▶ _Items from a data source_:
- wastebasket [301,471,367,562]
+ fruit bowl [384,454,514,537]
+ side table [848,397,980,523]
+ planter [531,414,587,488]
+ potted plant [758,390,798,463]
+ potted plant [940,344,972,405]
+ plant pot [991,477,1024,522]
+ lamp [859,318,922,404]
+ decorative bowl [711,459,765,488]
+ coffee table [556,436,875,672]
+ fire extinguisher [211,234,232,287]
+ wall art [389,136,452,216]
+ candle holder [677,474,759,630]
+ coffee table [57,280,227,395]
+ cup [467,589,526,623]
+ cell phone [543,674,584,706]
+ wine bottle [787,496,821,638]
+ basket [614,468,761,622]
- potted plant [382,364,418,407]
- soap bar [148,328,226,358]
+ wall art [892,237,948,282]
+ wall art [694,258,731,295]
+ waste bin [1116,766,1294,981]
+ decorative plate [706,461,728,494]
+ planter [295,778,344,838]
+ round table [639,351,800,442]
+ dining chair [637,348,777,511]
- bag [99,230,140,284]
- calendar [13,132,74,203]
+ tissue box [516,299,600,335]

▶ _Task brief_: Write out every entry above, word for word.

▶ _Exercise response_:
- wastebasket [301,471,367,562]
+ fruit bowl [384,454,514,537]
+ side table [848,397,980,523]
+ planter [531,414,587,488]
+ potted plant [758,390,798,463]
+ potted plant [940,344,972,405]
+ plant pot [991,477,1024,522]
+ lamp [859,318,922,404]
+ decorative bowl [711,459,765,488]
+ coffee table [556,436,875,672]
+ fire extinguisher [211,234,232,287]
+ wall art [389,136,452,216]
+ candle holder [677,474,759,630]
+ coffee table [57,280,227,395]
+ cup [467,589,526,623]
+ cell phone [543,674,584,706]
+ wine bottle [787,496,821,638]
+ basket [614,468,761,622]
- potted plant [382,364,418,407]
- soap bar [148,328,226,358]
+ wall art [892,237,948,282]
+ wall art [694,258,731,295]
+ waste bin [1116,766,1294,981]
+ decorative plate [706,461,728,494]
+ planter [295,778,344,838]
+ round table [639,351,800,442]
+ dining chair [637,348,777,511]
- bag [99,230,140,284]
- calendar [13,132,74,203]
+ tissue box [516,299,600,335]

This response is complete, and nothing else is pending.